There is only one apparently independent candidate who fits into the “moderate” category: Masoud Pezeshkian, a doctor and parliamentarian who is considered a reformist, but who is well aware that his hands are tied. The approval of his candidacy, in fact, is considered little more than a shrewd move by the regime, functional to avoid the worst-case scenario for the current leadership: mass abstention.
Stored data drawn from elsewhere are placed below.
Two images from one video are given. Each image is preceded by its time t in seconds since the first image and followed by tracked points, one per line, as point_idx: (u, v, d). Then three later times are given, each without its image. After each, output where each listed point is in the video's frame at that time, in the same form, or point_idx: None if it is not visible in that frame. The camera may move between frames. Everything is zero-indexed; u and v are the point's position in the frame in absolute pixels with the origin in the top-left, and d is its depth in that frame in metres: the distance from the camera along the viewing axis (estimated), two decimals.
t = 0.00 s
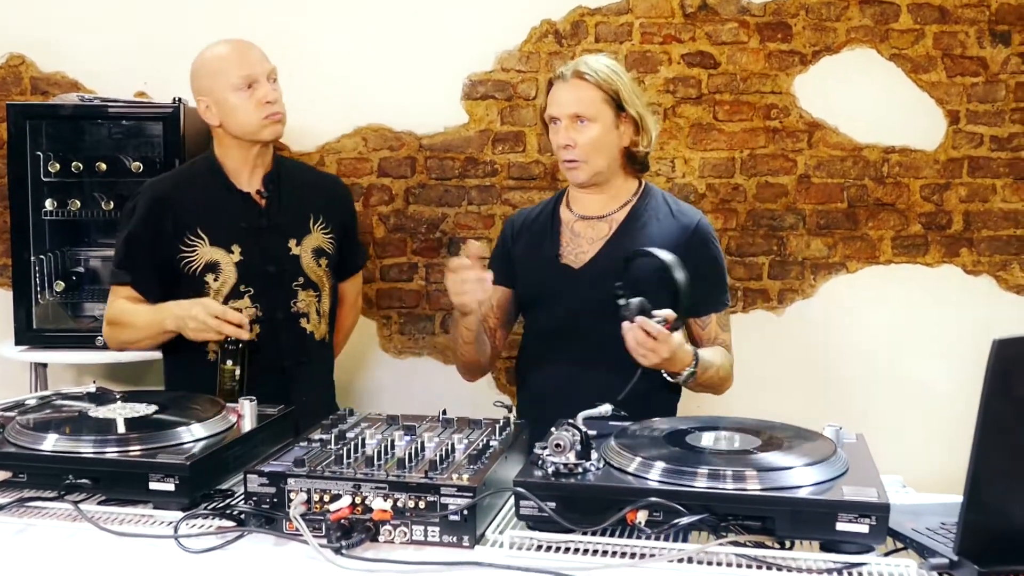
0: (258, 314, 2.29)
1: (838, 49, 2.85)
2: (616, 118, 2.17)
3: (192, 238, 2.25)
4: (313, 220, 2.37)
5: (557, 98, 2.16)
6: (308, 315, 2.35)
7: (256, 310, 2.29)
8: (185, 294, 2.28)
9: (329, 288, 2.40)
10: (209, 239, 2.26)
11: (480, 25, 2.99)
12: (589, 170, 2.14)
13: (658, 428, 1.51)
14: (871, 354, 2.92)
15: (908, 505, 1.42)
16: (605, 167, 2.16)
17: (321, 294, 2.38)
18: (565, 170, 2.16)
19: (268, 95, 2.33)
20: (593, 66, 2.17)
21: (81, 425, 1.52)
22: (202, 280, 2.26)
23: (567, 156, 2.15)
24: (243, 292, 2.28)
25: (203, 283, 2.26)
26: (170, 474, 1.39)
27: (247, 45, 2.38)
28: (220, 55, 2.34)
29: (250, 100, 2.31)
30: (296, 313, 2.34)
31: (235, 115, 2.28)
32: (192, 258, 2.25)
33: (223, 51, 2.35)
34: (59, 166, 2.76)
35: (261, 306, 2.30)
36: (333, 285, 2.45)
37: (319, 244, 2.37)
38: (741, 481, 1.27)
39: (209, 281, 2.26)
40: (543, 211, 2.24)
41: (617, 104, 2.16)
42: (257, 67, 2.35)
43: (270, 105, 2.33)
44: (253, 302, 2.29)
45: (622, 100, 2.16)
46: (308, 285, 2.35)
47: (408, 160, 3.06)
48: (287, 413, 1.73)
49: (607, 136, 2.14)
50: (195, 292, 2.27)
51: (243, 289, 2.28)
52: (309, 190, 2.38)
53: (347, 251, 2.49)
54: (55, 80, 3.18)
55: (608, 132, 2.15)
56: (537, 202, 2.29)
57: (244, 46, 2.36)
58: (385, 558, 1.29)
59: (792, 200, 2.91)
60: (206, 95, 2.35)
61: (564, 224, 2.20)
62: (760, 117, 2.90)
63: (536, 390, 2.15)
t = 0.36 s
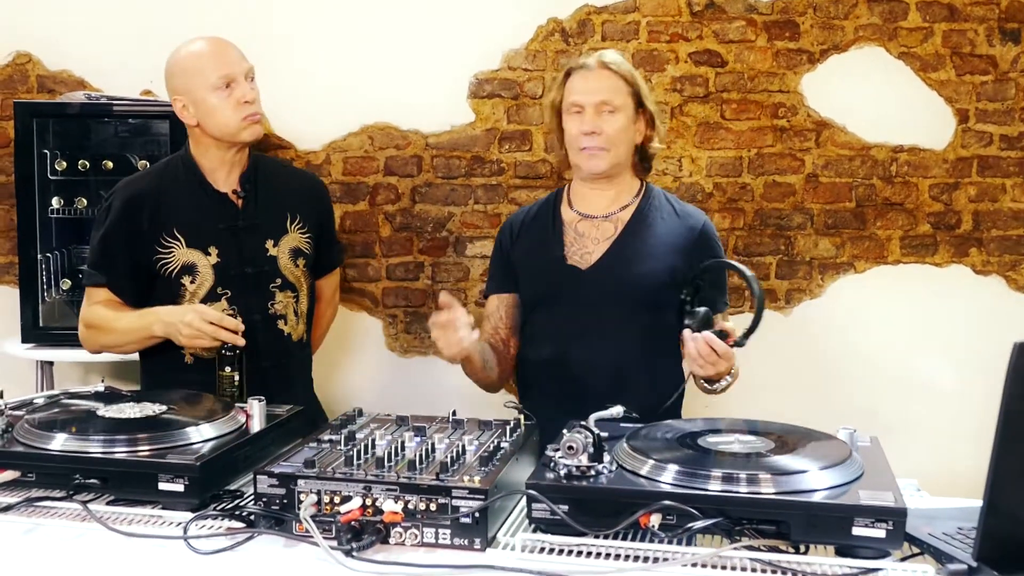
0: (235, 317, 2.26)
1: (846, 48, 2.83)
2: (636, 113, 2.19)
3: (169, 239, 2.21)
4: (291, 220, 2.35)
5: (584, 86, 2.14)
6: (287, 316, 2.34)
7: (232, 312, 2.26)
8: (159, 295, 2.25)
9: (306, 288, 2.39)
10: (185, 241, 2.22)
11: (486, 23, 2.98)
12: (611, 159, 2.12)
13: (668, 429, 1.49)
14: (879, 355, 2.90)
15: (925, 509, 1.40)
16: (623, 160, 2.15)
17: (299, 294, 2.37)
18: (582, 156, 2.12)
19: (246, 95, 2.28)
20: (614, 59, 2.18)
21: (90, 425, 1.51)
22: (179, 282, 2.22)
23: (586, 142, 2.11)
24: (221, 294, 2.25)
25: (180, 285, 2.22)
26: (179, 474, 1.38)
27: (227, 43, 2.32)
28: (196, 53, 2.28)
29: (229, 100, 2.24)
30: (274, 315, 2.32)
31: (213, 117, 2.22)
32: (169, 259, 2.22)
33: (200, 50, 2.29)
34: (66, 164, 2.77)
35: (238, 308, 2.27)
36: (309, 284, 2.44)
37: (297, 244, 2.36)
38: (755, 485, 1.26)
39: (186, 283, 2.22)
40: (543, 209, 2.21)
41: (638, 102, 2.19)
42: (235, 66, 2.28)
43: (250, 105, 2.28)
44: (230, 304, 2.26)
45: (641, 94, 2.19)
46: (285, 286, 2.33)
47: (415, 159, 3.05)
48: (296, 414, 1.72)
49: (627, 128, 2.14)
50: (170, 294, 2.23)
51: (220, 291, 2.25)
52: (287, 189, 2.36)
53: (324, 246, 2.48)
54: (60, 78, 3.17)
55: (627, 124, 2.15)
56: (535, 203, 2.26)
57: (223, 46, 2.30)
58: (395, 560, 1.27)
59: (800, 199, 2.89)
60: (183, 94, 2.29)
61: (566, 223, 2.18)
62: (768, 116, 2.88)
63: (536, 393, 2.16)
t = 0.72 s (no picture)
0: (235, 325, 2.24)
1: (853, 44, 2.81)
2: (621, 108, 2.12)
3: (165, 247, 2.19)
4: (287, 223, 2.33)
5: (568, 82, 2.14)
6: (286, 321, 2.32)
7: (231, 320, 2.23)
8: (156, 303, 2.22)
9: (305, 291, 2.38)
10: (182, 249, 2.20)
11: (490, 22, 2.96)
12: (588, 155, 2.09)
13: (683, 431, 1.48)
14: (888, 352, 2.88)
15: (944, 509, 1.39)
16: (606, 156, 2.10)
17: (298, 298, 2.35)
18: (566, 154, 2.11)
19: (240, 100, 2.24)
20: (604, 58, 2.15)
21: (97, 433, 1.50)
22: (177, 290, 2.20)
23: (566, 139, 2.11)
24: (219, 301, 2.22)
25: (178, 294, 2.20)
26: (189, 482, 1.37)
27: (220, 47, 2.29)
28: (188, 57, 2.25)
29: (223, 105, 2.21)
30: (274, 320, 2.30)
31: (207, 122, 2.19)
32: (166, 268, 2.19)
33: (192, 53, 2.26)
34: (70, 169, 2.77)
35: (236, 316, 2.24)
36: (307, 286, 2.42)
37: (294, 247, 2.34)
38: (771, 487, 1.24)
39: (184, 292, 2.20)
40: (550, 209, 2.20)
41: (624, 95, 2.12)
42: (229, 70, 2.25)
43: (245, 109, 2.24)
44: (230, 311, 2.23)
45: (629, 92, 2.12)
46: (284, 291, 2.32)
47: (420, 160, 3.04)
48: (305, 418, 1.71)
49: (608, 123, 2.09)
50: (168, 303, 2.21)
51: (220, 299, 2.22)
52: (282, 192, 2.34)
53: (320, 248, 2.47)
54: (63, 82, 3.16)
55: (611, 121, 2.10)
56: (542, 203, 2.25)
57: (216, 49, 2.27)
58: (408, 567, 1.26)
59: (808, 196, 2.87)
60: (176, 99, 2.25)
61: (570, 224, 2.16)
62: (775, 113, 2.86)
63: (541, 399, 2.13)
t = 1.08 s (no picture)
0: (260, 327, 2.22)
1: (860, 40, 2.79)
2: (593, 111, 2.09)
3: (191, 248, 2.18)
4: (315, 224, 2.29)
5: (544, 97, 2.14)
6: (314, 324, 2.28)
7: (256, 322, 2.21)
8: (183, 304, 2.22)
9: (334, 294, 2.33)
10: (207, 250, 2.19)
11: (496, 21, 2.95)
12: (573, 168, 2.09)
13: (699, 432, 1.47)
14: (898, 349, 2.86)
15: (962, 510, 1.38)
16: (587, 164, 2.09)
17: (326, 300, 2.31)
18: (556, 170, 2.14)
19: (269, 101, 2.24)
20: (568, 66, 2.12)
21: (108, 437, 1.49)
22: (202, 292, 2.19)
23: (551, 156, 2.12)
24: (245, 303, 2.20)
25: (204, 295, 2.19)
26: (201, 487, 1.36)
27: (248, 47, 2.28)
28: (219, 58, 2.24)
29: (253, 105, 2.20)
30: (301, 323, 2.26)
31: (237, 124, 2.17)
32: (191, 269, 2.19)
33: (221, 53, 2.25)
34: (76, 171, 2.75)
35: (263, 318, 2.22)
36: (338, 289, 2.37)
37: (322, 249, 2.29)
38: (789, 489, 1.23)
39: (210, 292, 2.19)
40: (558, 211, 2.18)
41: (593, 98, 2.08)
42: (256, 70, 2.24)
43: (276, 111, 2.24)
44: (256, 314, 2.21)
45: (597, 94, 2.08)
46: (312, 293, 2.28)
47: (426, 159, 3.03)
48: (315, 421, 1.70)
49: (580, 130, 2.07)
50: (194, 304, 2.20)
51: (244, 301, 2.21)
52: (310, 192, 2.30)
53: (352, 250, 2.42)
54: (68, 83, 3.15)
55: (585, 127, 2.08)
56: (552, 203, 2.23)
57: (244, 49, 2.26)
58: (423, 572, 1.25)
59: (816, 193, 2.86)
60: (205, 100, 2.24)
61: (573, 223, 2.14)
62: (782, 109, 2.85)
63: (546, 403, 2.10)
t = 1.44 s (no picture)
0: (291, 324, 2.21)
1: (868, 40, 2.78)
2: (604, 110, 2.08)
3: (224, 243, 2.17)
4: (348, 221, 2.28)
5: (552, 92, 2.11)
6: (345, 321, 2.27)
7: (287, 319, 2.20)
8: (216, 299, 2.20)
9: (365, 292, 2.32)
10: (240, 245, 2.18)
11: (503, 18, 2.94)
12: (582, 164, 2.08)
13: (710, 432, 1.46)
14: (904, 349, 2.85)
15: (977, 512, 1.36)
16: (596, 161, 2.07)
17: (358, 298, 2.30)
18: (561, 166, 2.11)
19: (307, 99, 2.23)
20: (580, 62, 2.11)
21: (115, 435, 1.48)
22: (234, 287, 2.18)
23: (559, 151, 2.10)
24: (276, 299, 2.20)
25: (235, 290, 2.18)
26: (209, 486, 1.35)
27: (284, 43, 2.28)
28: (254, 55, 2.24)
29: (290, 103, 2.20)
30: (332, 320, 2.25)
31: (273, 121, 2.17)
32: (224, 263, 2.17)
33: (257, 49, 2.25)
34: (79, 166, 2.73)
35: (294, 315, 2.21)
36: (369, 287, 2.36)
37: (354, 246, 2.28)
38: (802, 490, 1.22)
39: (241, 288, 2.18)
40: (561, 211, 2.17)
41: (606, 96, 2.08)
42: (292, 68, 2.23)
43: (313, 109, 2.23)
44: (287, 310, 2.20)
45: (610, 92, 2.07)
46: (344, 290, 2.27)
47: (432, 156, 3.01)
48: (323, 420, 1.68)
49: (592, 127, 2.06)
50: (226, 299, 2.18)
51: (277, 297, 2.20)
52: (342, 188, 2.29)
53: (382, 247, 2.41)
54: (72, 78, 3.14)
55: (597, 125, 2.07)
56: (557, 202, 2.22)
57: (279, 44, 2.25)
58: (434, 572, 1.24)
59: (822, 193, 2.85)
60: (241, 96, 2.24)
61: (577, 223, 2.13)
62: (790, 109, 2.83)
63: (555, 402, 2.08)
In fact, more than anything else, the government fears that the Iranian people will translate the growing internal discontent into a new protest, this time silent, which consists of deserting the polls and then calling new street demonstrations. This would embarrass the ayatollahs in no small way, and would be perceived internationally as a resounding rejection of the ayatollahs, thus constituting the definitive delegitimisation of the leadership in power by the population. Especially after the participation rate in the legislative elections held last March was 41%, compared to 42.57% in 2020. This is the lowest turnout ever recorded since the 1979 Islamic Revolution.

For this reason, having allowed a reformist candidate like Pezeshkian to run appears functional in breaking the non-voting front. However, even if the reformist Pezeshkian were elected, his mandate would not lead to significant changes: just remember how President Hassan Rouhani had also been presented as a moderate – to the point that even US President Barack Obama placed a lot of trust in him – yet nothing has changed since then, despite the nuclear pact signed with the approval of the White House (a treaty later canceled by Trump). Pezeshkian himself has already put his hands forward, stating that he will not deviate from current laws in any case. This means that not even under his eventual presidency will it be possible to restore greater social freedoms, more individual rights and greater integration of women into society to Iranians.

Ultimately, as things stand, the ayatollahs have already won, because this election seems destined to maintain the status quo. “Which is precisely what we have been fighting for years,” as the activists in the Donna Vita Libertà movement, at the forefront of coordinating civil protests against the regime throughout the country, bitterly comment.

In any case, according to analysts, the next Iranian president will not be a cleric (it has already happened three times, with Abolhassan Bani Sadr, Mohammad-Ali Rajai and Mahmoud Ahmadinejad): if that were the case, the candidacy of Mostafa Pourmohammadi should be discarded immediately, just as there is very little hope for the “reformist” Masoud Pezeshkian.

There are only two people who are really competing for the presidency: Mohammad Bagher Qalibaf, as mentioned; and Saeed Jalili, a protégé of Mojtaba Khamenei, son of the supreme leader and the only one capable of challenging Qalibaf for the presidency.

Since in the Iranian system the candidate who gets the absolute majority wins, if no one gets it in the first round (as is likely), there will be a runoff between the 2 most voted. Who could be Qalibaf and Jalili. This is why what is taking place today in Iran seems like yet another election that changes nothing in the power structure: we will most likely witness a painless transition for the regime, which could even strengthen the ultra-conservative component that governs Tehran.